In American Agriculture Chemical Co., the Supreme Court held a contract for the sale of fertilizer to lack mutuality because of the following provision which stated that the seller:

Reserved the right to cancel this contract at any time we may deem proper, but, in the event of such cancellation, the provisions of this contract shall govern the closing of all business begun thereunder.

103 Va. at 174.

The Court stated that, as the plaintiff had the right to cancel at any time, the plaintiff never bound himself to the sale. Id. at 178. Absent “such obligation on the part of the plaintiff, and of such right on the part of the defendants, there never was a binding engagement between the parties which a court of law would enforce.” Id.

Similarly, in the case at bar, pursuant to the Memorandum of Sale, Mr. Busman agreed to convey title to the subject condominium to Beeren as the highest bidder; and Beeren, consistent with its bid, agreed to pay $101,000 for *379the property. The Memorandum of Sale, however, contained the following clause, which is the basis for Beeren’s position that it is unenforceable. In relevant part, that clause states:

Buyer’s sole remedy in law or at equity in the event of Trustee’s default shall be a refund of the deposit hereby received and upon the delivery of the deposit refund, this agreement and the sale contemplated by this Memorandum of Sale shall be null and void.

Thus, by this clause,1 Mr. Busman frees himself of any obligation to perform his contract with Beeren. Cf. American Agric. Chem. Co., 103 Va. at 176. Since the agreement, with this clause, binds only one party, the contract lacks mutuality and will not be enforced. See id. at 178.
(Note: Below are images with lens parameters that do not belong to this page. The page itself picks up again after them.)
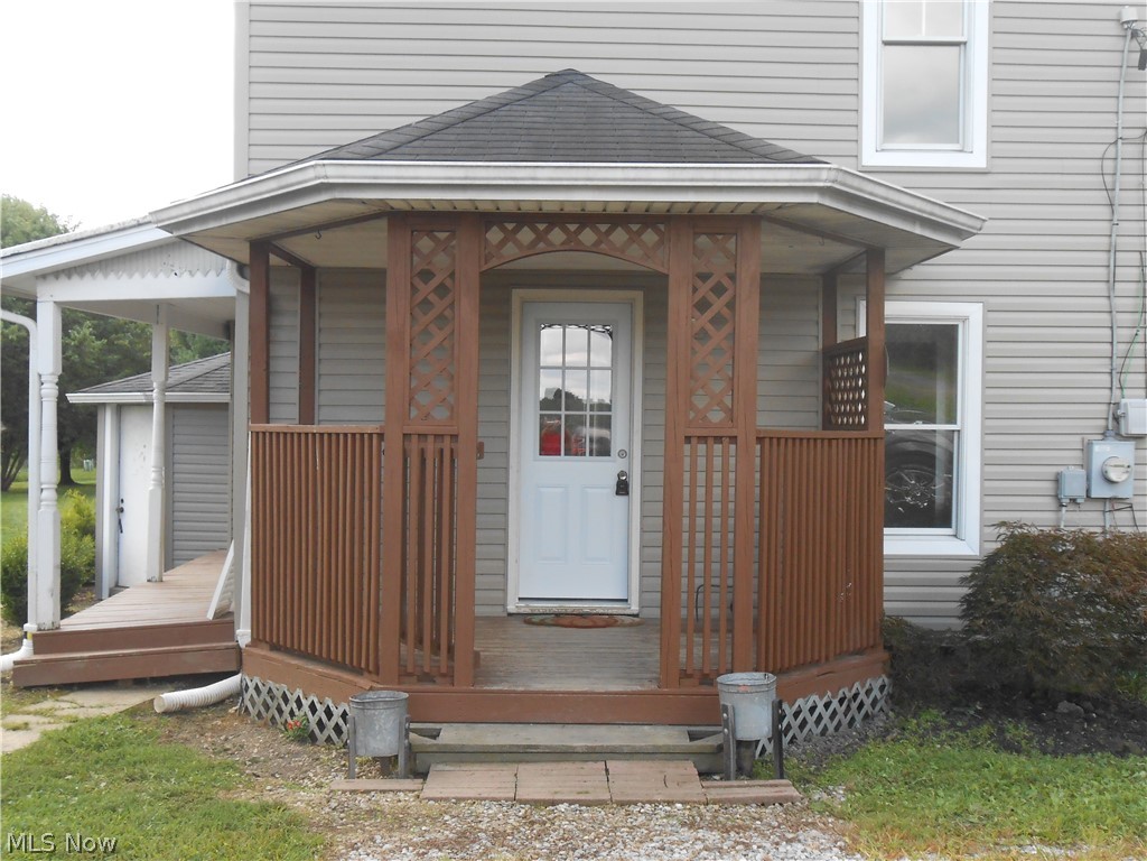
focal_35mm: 38
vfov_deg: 37.7
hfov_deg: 49.0
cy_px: 430
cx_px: 574
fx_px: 1259
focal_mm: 6.8
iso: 200
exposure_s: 1/250
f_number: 4.2
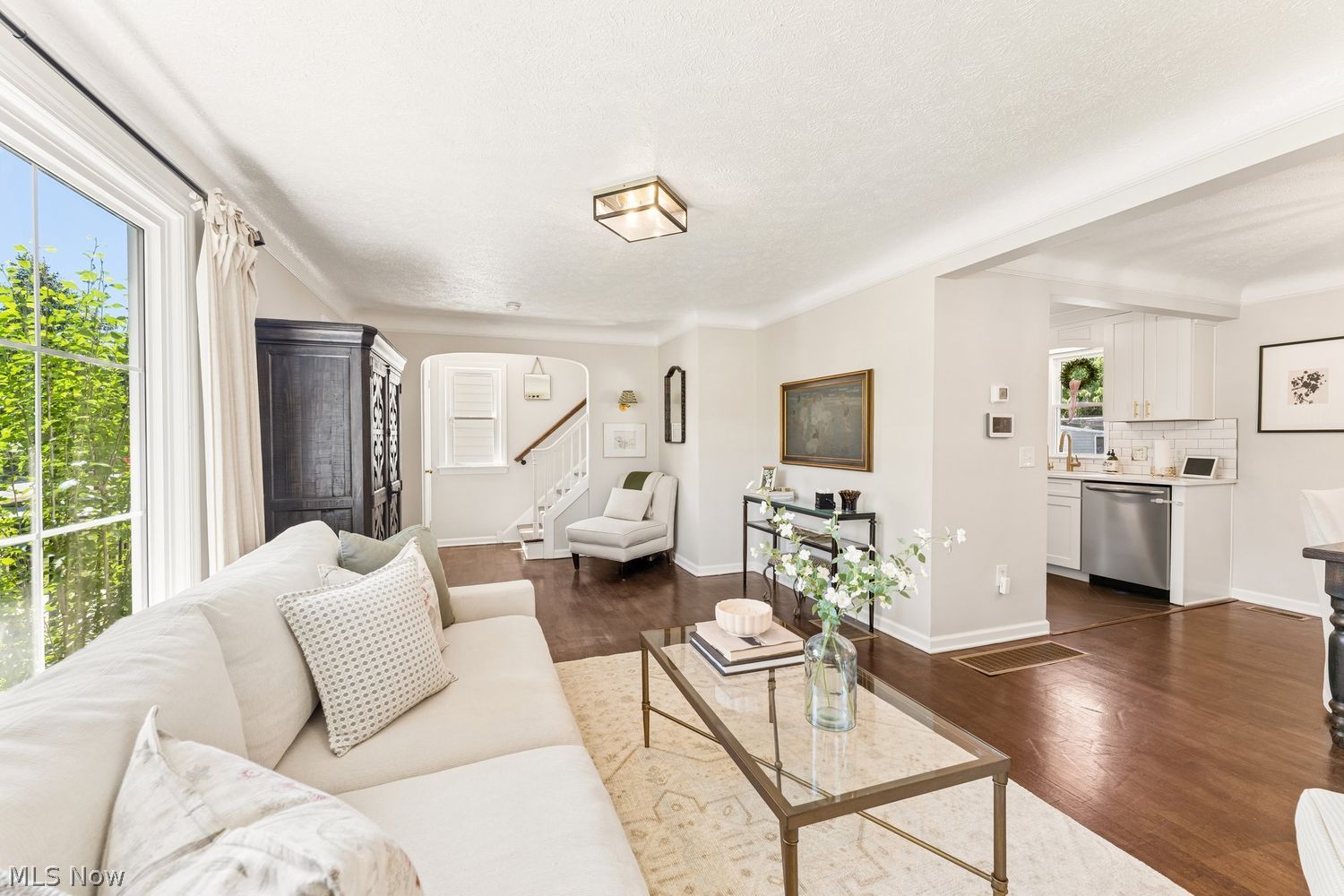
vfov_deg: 81.2
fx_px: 523
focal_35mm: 14
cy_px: 448
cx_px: 672
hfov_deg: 104.3
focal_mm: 14
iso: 200
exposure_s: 1/15
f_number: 8
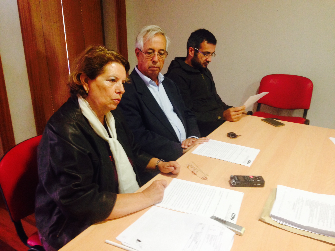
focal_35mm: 33
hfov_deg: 55.4
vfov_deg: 42.9
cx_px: 168
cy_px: 126
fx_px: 319
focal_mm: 4.12
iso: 250
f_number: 2.4
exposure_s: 1/20
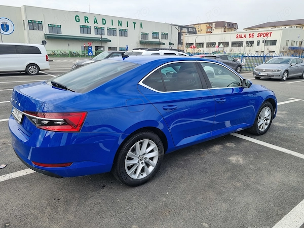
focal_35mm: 26
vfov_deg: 53.1
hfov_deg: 67.3
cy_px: 114
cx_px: 152
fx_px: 228
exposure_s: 1/1216
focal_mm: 5.4
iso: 50
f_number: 1.8
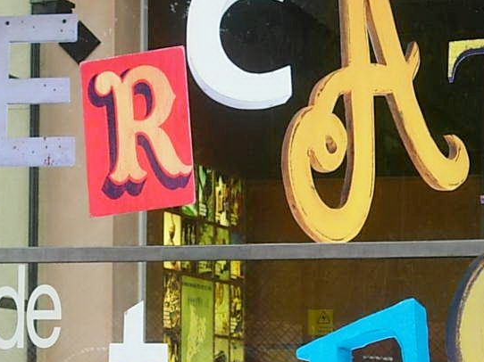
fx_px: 2166
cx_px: 233
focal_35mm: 155
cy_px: 256
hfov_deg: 12.7
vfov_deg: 9.6
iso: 79
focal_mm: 17
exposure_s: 1/82.9
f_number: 4
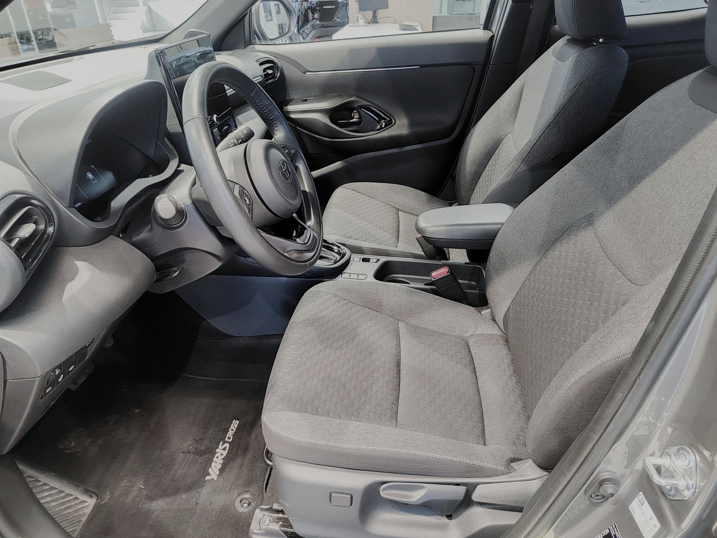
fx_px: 476
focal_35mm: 23
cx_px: 358
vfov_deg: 58.9
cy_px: 269
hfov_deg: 73.9
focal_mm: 5.52
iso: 731
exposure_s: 1/60
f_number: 1.9
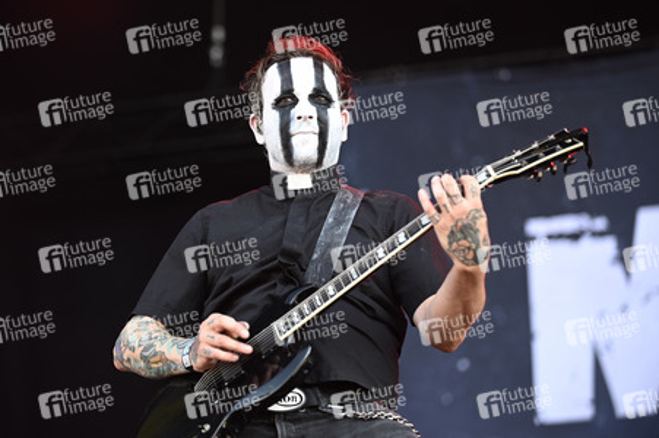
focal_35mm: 125
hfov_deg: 16.4
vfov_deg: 11.0
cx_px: 330
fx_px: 2286
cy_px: 219
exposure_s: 1/400
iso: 320
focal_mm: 125
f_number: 2.8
In addition, the Court rejects Mr. Busman’s argument that the limitation clause does not destroy mutuality but merely limits Beeren’s remedy to the recognized measure of damages for a purchaser’s breach of a contract for sale of real estate: the return of the purchaser’s deposit. First, the normal measure of damages for a seller’s breach of contract to convey realty includes not only the return of the deposit, but also interest thereon. See, e.g., Shepherd v. Davis, 265 Va. 108, 124, 574 S.E.2d 514 (2003). Pursuant to the above clause, Mr. Busman was not required to pay interest which interest might have constituted consideration. Therefore, this contention by Mr. Busman is without merit.

Further, a purchaser possesses other remedies at law for breach of a contract for the sale of land which this clause obviates. For example, a purchaser entering into a valid contract for the sale of land traditionally may seek specific performance. See, e.g., Rison v. Newberry, 90 Va. 513, 519-20, 18 S.E. 916 (1894). But this clause would vitiate that remedy. Thus, for the reasons discussed herein, Beeren’s demurrer is sustained with prejudice.

While this case is arguably different because Busman uses a limitations clause to accomplish the practical effect of the clause in American Agriculture Chemical Co., the end result is the same, and the Court refuses to endorse such a formalistic distinction. Were the Court to hold otherwise, Busman would circumvent the requirement that each parly to a contract yield consideration for the other’s promise. See American Agric. Chem. Co., 103 Va. at 176.